Problem requirements: Render the part of the rows below that opens with the line containing "genus: Festuca" and closes with the line containing "order: Lamiales" as a numbered list. Include both of those lines, leave out blank lines, and list nothing outside that stretch.

Provided records:
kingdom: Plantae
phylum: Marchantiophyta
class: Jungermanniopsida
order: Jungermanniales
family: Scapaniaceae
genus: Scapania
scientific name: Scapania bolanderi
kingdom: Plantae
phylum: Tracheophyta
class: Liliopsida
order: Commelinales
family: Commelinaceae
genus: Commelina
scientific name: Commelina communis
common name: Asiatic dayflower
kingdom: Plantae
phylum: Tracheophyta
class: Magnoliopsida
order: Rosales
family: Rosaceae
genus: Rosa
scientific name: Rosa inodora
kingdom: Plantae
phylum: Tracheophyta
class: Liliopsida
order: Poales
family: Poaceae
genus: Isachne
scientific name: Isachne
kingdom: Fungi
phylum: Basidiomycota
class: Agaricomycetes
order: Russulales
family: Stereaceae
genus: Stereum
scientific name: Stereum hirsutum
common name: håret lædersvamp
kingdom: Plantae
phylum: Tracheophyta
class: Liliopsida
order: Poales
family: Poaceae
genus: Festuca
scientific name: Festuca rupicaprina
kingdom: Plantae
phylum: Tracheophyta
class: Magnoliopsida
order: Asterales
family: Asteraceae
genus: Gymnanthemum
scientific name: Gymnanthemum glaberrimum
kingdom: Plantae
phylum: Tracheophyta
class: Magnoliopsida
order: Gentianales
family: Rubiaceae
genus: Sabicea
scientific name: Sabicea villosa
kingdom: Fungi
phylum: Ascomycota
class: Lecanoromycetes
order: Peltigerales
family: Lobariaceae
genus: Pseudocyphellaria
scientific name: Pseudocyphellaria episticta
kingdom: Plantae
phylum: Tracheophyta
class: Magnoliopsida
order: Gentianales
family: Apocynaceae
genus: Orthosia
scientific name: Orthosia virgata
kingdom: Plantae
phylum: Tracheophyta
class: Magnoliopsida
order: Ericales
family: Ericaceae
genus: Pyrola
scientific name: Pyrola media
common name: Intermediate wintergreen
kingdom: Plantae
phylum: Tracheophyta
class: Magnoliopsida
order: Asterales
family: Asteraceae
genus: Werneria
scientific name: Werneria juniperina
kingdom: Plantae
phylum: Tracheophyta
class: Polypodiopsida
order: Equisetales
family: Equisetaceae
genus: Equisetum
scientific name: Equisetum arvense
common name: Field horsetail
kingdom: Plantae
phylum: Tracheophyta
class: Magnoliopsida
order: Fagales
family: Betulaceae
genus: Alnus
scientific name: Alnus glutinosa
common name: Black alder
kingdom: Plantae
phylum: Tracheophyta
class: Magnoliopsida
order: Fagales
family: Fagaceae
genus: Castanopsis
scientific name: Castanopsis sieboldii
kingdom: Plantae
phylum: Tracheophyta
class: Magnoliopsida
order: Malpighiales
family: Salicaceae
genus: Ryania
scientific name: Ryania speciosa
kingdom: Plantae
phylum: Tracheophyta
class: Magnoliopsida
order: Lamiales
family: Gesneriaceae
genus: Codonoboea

Complete response:
1. genus: Festuca
2. scientific name: Festuca rupicaprina
3. kingdom: Plantae
4. phylum: Tracheophyta
5. class: Magnoliopsida
6. order: Asterales
7. family: Asteraceae
8. genus: Gymnanthemum
9. scientific name: Gymnanthemum glaberrimum
10. kingdom: Plantae
11. phylum: Tracheophyta
12. class: Magnoliopsida
13. order: Gentianales
14. family: Rubiaceae
15. genus: Sabicea
16. scientific name: Sabicea villosa
17. kingdom: Fungi
18. phylum: Ascomycota
19. class: Lecanoromycetes
20. order: Peltigerales
21. family: Lobariaceae
22. genus: Pseudocyphellaria
23. scientific name: Pseudocyphellaria episticta
24. kingdom: Plantae
25. phylum: Tracheophyta
26. class: Magnoliopsida
27. order: Gentianales
28. family: Apocynaceae
29. genus: Orthosia
30. scientific name: Orthosia virgata
31. kingdom: Plantae
32. phylum: Tracheophyta
33. class: Magnoliopsida
34. order: Ericales
35. family: Ericaceae
36. genus: Pyrola
37. scientific name: Pyrola media
38. common name: Intermediate wintergreen
39. kingdom: Plantae
40. phylum: Tracheophyta
41. class: Magnoliopsida
42. order: Asterales
43. family: Asteraceae
44. genus: Werneria
45. scientific name: Werneria juniperina
46. kingdom: Plantae
47. phylum: Tracheophyta
48. class: Polypodiopsida
49. order: Equisetales
50. family: Equisetaceae
51. genus: Equisetum
52. scientific name: Equisetum arvense
53. common name: Field horsetail
54. kingdom: Plantae
55. phylum: Tracheophyta
56. class: Magnoliopsida
57. order: Fagales
58. family: Betulaceae
59. genus: Alnus
60. scientific name: Alnus glutinosa
61. common name: Black alder
62. kingdom: Plantae
63. phylum: Tracheophyta
64. class: Magnoliopsida
65. order: Fagales
66. family: Fagaceae
67. genus: Castanopsis
68. scientific name: Castanopsis sieboldii
69. kingdom: Plantae
70. phylum: Tracheophyta
71. class: Magnoliopsida
72. order: Malpighiales
73. family: Salicaceae
74. genus: Ryania
75. scientific name: Ryania speciosa
76. kingdom: Plantae
77. phylum: Tracheophyta
78. class: Magnoliopsida
79. order: Lamiales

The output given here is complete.